* TASK DETAILS
With the line containing "Identify the document" as the starting point, output every line of the data below through its final line, character for character.

* DATA PROVIDED
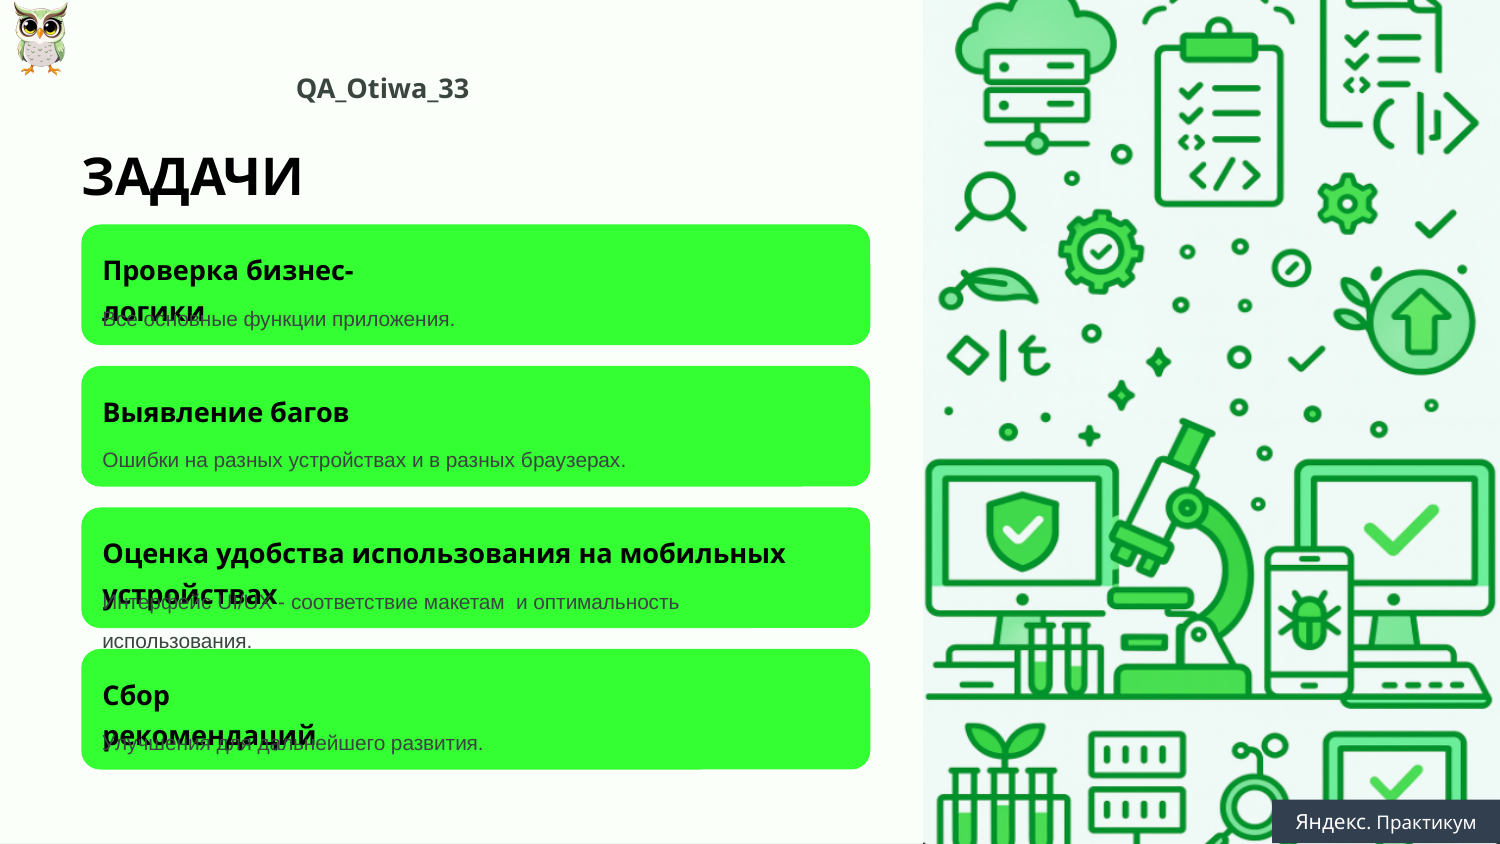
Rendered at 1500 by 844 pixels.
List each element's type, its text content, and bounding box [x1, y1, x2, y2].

text_box Ошибки на разных устройствах и в разных браузерах. [102, 432, 836, 466]
text_box Выявление багов [102, 386, 364, 420]
picture [0, 0, 82, 82]
text_box QA_Otiwa_33 [295, 63, 511, 96]
text_box [81, 507, 871, 629]
text_box Все основные функции приложения. [102, 290, 836, 325]
text_box ЗАДАЧИ [81, 127, 605, 194]
text_box [81, 648, 871, 770]
text_box [81, 365, 871, 487]
text_box Оценка удобства использования на мобильных устройствах [102, 528, 880, 562]
text_box Улучшения для дальнейшего развития. [102, 715, 836, 749]
text_box Сбор рекомендаций [102, 669, 382, 703]
text_box [81, 224, 871, 346]
picture [922, 0, 1500, 844]
text_box Проверка бизнес-логики [102, 245, 446, 279]
text_box Интерфейс UI/UX - соответствие макетам и оптимальность использования. .. [102, 573, 851, 629]
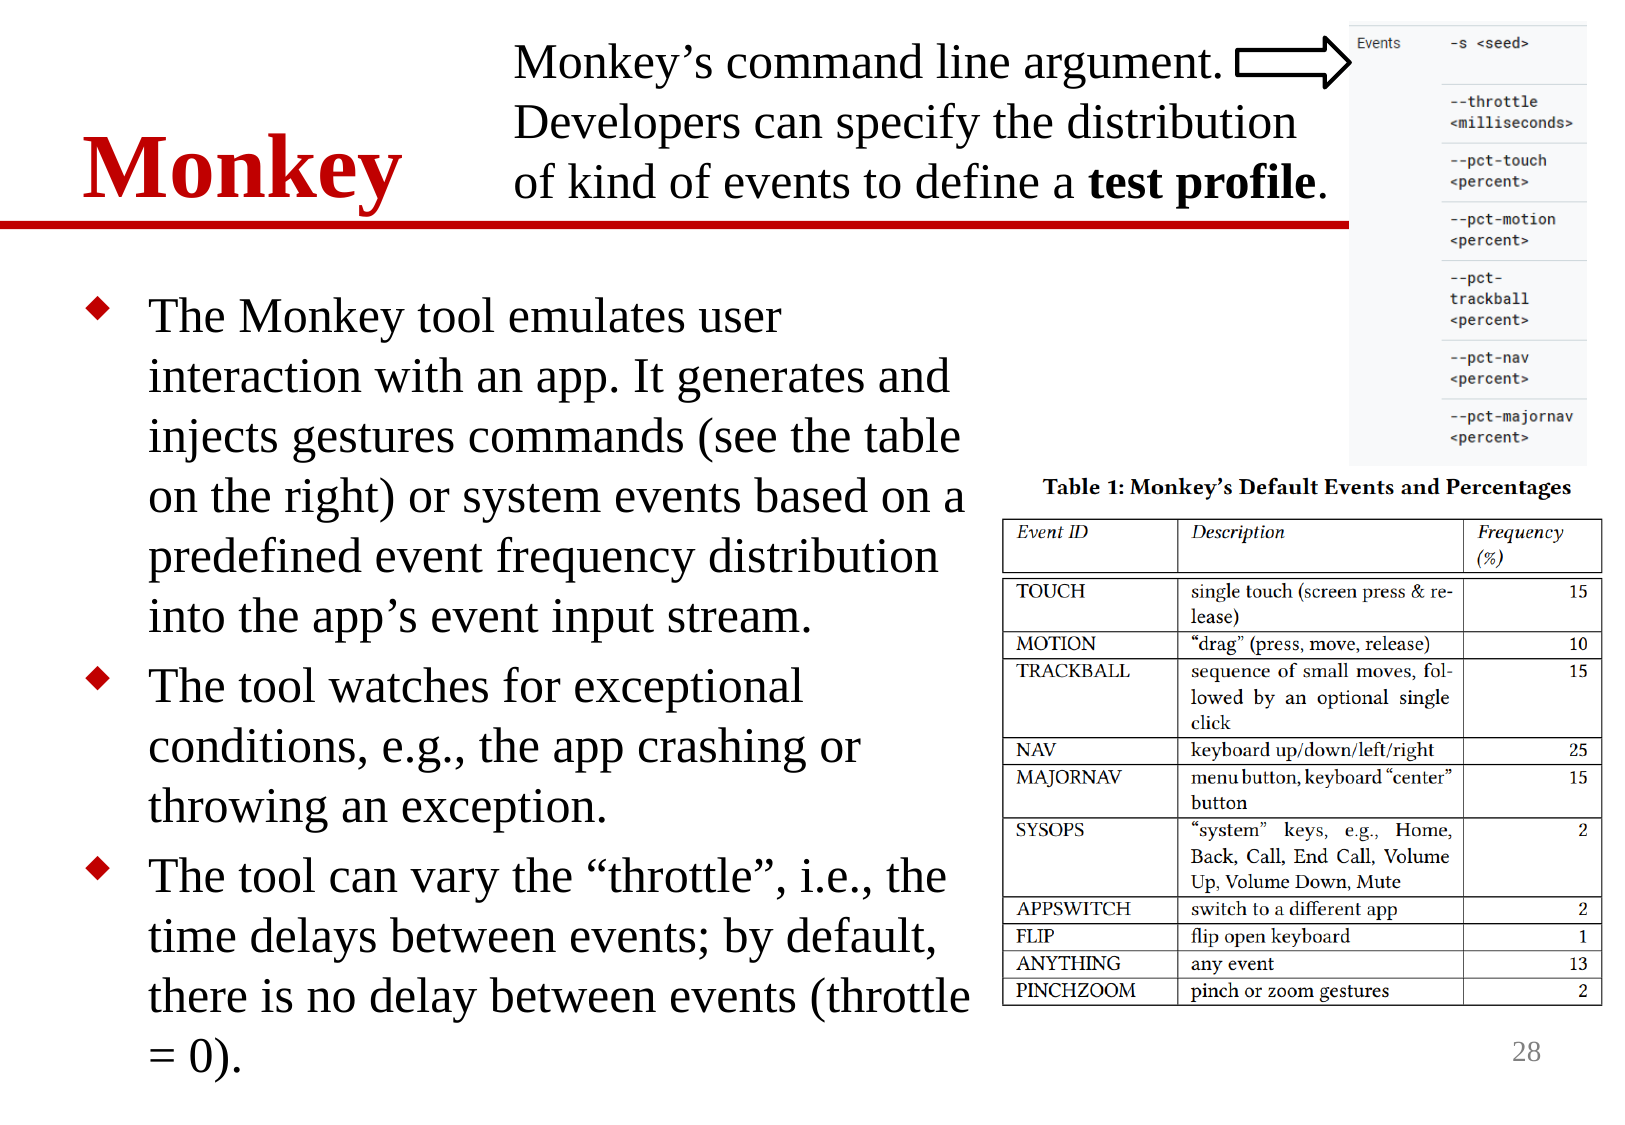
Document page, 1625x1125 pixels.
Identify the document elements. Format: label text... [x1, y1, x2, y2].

text_box [1235, 35, 1344, 90]
list The Monkey tool emulates user interaction with an app. It generates and injects gestures commands (see the table on the right) or system events based on a predefined event frequency distribution into the app’s event input stream. The tool watches for exceptional conditions, e.g., the app crashing or throwing an exception. The tool can vary the “throttle”, i.e., the time delays between events; by default, there is no delay between events (throttle = 0). [67, 275, 988, 1088]
slide_number 28 [1218, 1021, 1557, 1088]
title Monkey [67, 43, 1344, 225]
text_box Monkey’s command line argument. Developers can specify the distribution of kind of events to define a test profile. [498, 21, 1348, 217]
picture [985, 21, 1623, 1014]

* EXERCISE RESPONSE
Identify the document elements. Format: label text... [x1, y1, x2, y2].

text_box [1235, 35, 1344, 90]
list The Monkey tool emulates user interaction with an app. It generates and injects gestures commands (see the table on the right) or system events based on a predefined event frequency distribution into the app’s event input stream. The tool watches for exceptional conditions, e.g., the app crashing or throwing an exception. The tool can vary the “throttle”, i.e., the time delays between events; by default, there is no delay between events (throttle = 0). [67, 275, 988, 1088]
slide_number 28 [1218, 1021, 1557, 1088]
title Monkey [67, 43, 1344, 225]
text_box Monkey’s command line argument. Developers can specify the distribution of kind of events to define a test profile. [498, 21, 1348, 217]
picture [985, 21, 1623, 1014]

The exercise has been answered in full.